大学は卒業したものの就職浪人して毎日パチンコでぶらぶらする男・白戸の前に、ある日老人が現れてパートナーにならないかという。やくざ者ともかかわりを持っているような雰囲気のある老人だったが、その元を訪れてみると、老人はディーラーだった。老人から株のディールについて教わる白戸。はじめは何も分からなかったのだが、そのうち数字が踊り、その波が見え感じられるようになっていく・・・
僕はいわゆる金で金を生むような行為は好きじゃない。やっぱり労働の対価としてあってほしいものだし、金が金を生んでいる場所にはリアルはものは存在しない、全部データだけ。そういう世界はありだけれど、自分はリアルに感じられるものを触っていたいと思う。そんなだけれど、まったく知らない世界の話、そしてきっと簡単ではないけれど、一部の才能と勇気がある人間になら乗りこなせる世界がいくつかあって、そのひとつはこの株の世界なんだろうと思う。

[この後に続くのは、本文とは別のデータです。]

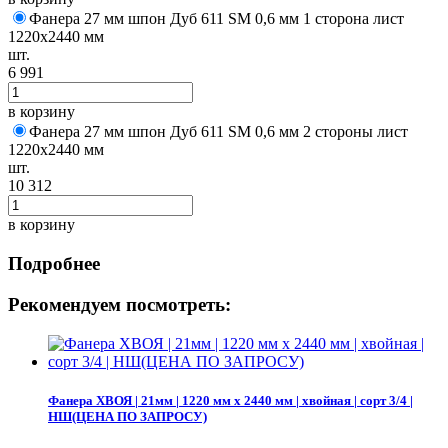
Фанера 27 мм шпон Дуб 611 SM 0,6 мм 1 сторона лист
1220х2440 мм
шт.
6 991
в корзину
Фанера 27 мм шпон Дуб 611 SM 0,6 мм 2 стороны лист
1220х2440 мм
шт.
10 312
в корзину
Подробнее
Рекомендуем посмотреть:
Фанера ХВОЯ | 21мм | 1220 мм х 2440 мм | хвойная | сорт 3/4 |
НШ(ЦЕНА ПО ЗАПРОСУ)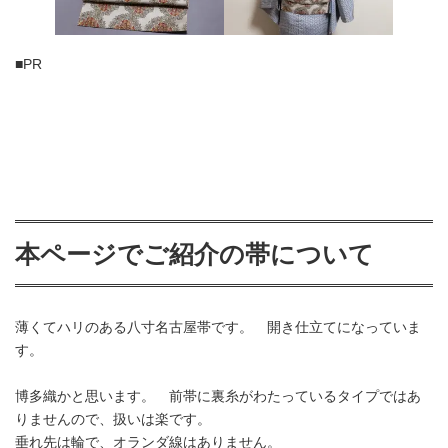
■PR
本ページでご紹介の帯について
薄くてハリのある八寸名古屋帯です。 開き仕立てになっていま
す。
博多織かと思います。 前帯に裏糸がわたっているタイプではあ
りませんので、扱いは楽です。
垂れ先は輪で、オランダ線はありません。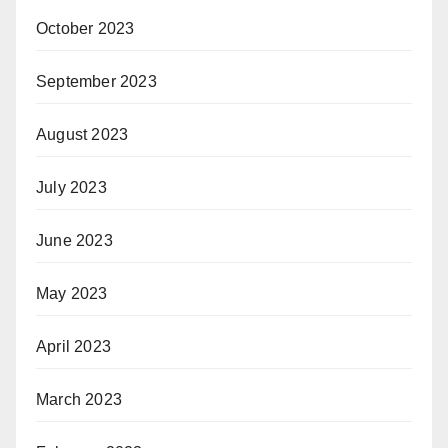
October 2023
September 2023
August 2023
July 2023
June 2023
May 2023
April 2023
March 2023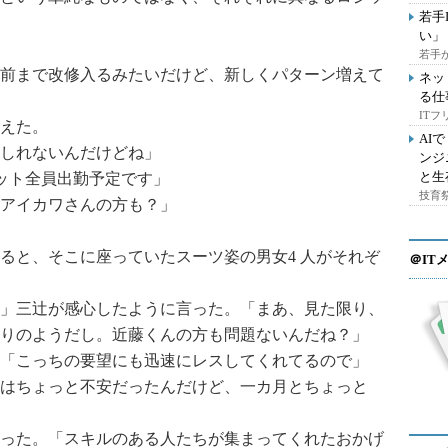
若手
い」
。
若手
前まで改修入るみたいだけど、新しくパターン増えて
ネッ
る仕
IT
えた。
AI
しれないんだけどね」
ンジ
と生
ユニット全員出勤予定です」
技育祭
アイカワさんの方も？」
と、そこに座っていたスーツ姿の男女4 人がそれぞ
＠IT
」三辻が感心したように言った。「まあ、見た限り、
りのようだし。近藤くんの方も問題ないんだね？」
「こっちの要望にも迅速にレスしてくれてるので」
はちょっと不安だったんだけど、一カ月とちょっと
った。「スキルのある人たちが集まってくれたおかげ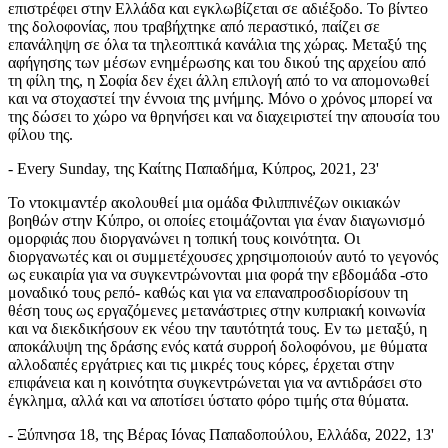
επιστρέφει στην Ελλάδα και εγκλωβίζεται σε αδιέξοδο. Το βίντεο
της δολοφονίας, που τραβήχτηκε από περαστικό, παίζει σε
επανάληψη σε όλα τα τηλεοπτικά κανάλια της χώρας. Μεταξύ της
αφήγησης των μέσων ενημέρωσης και του δικού της αρχείου από
τη φίλη της, η Σοφία δεν έχει άλλη επιλογή από το να απομονωθεί
και να στοχαστεί την έννοια της μνήμης. Μόνο ο χρόνος μπορεί να
της δώσει το χώρο να θρηνήσει και να διαχειριστεί την απουσία του
φίλου της.
- Every Sunday, της Καίτης Παπαδήμα, Κύπρος, 2021, 23'
Το ντοκιμαντέρ ακολουθεί μια ομάδα Φιλιππινέζων οικιακών
βοηθών στην Κύπρο, οι οποίες ετοιμάζονται για έναν διαγωνισμό
ομορφιάς που διοργανώνει η τοπική τους κοινότητα. Οι
διοργανωτές και οι συμμετέχουσες χρησιμοποιούν αυτό το γεγονός
ως ευκαιρία για να συγκεντρώνονται μια φορά την εβδομάδα -στο
μοναδικό τους ρεπό- καθώς και για να επαναπροσδιορίσουν τη
θέση τους ως εργαζόμενες μετανάστριες στην κυπριακή κοινωνία
και να διεκδικήσουν εκ νέου την ταυτότητά τους. Εν τω μεταξύ, η
αποκάλυψη της δράσης ενός κατά συρροή δολοφόνου, με θύματα
αλλοδαπές εργάτριες και τις μικρές τους κόρες, έρχεται στην
επιφάνεια και η κοινότητα συγκεντρώνεται για να αντιδράσει στο
έγκλημα, αλλά και να αποτίσει ύστατο φόρο τιμής στα θύματα.
- Ξύπνησα 18, της Βέρας Ιόνας Παπαδοπούλου, Ελλάδα, 2022, 13'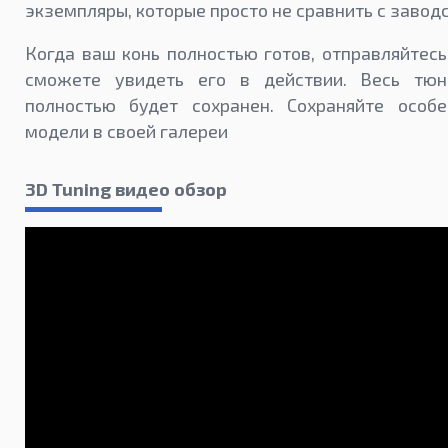
экземпляры, которые просто не сравнить с завод
Когда ваш конь полностью готов, отправляйтесь 
сможете увидеть его в действии. Весь тю
полностью будет сохранен. Сохраняйте особ
модели в своей галереи
3D Tuning видео обзор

何も知らなかった白戸がどんどん株の勘を会得し、老人の目的を知るようになっていくに従ってストーリーもスピードアップしていき話にどっぷりはまってしまった。単なる金儲けの話じゃなくて、バブル崩壊後の日本経済の悪化とそのときの国策や銀行や保険会社の行動、世界経済について社会的な指摘も交えながらの話の構成は見事。結局銀行や保険屋の食い物にされたのは子供のためになどなど小さな幸福を望んだ高齢者ばかりだった。犯罪かそうではないのか?事実にそっているだけにすごくリアルさがあって面白かった。そして単純なハッピーもしくはアンハッピーエンドではなく、ちょっとした仕掛けもあっていい感じ。さすが石田さん。そしてこんな世界の話なのにどこか青春小説ぽいところがまたいい。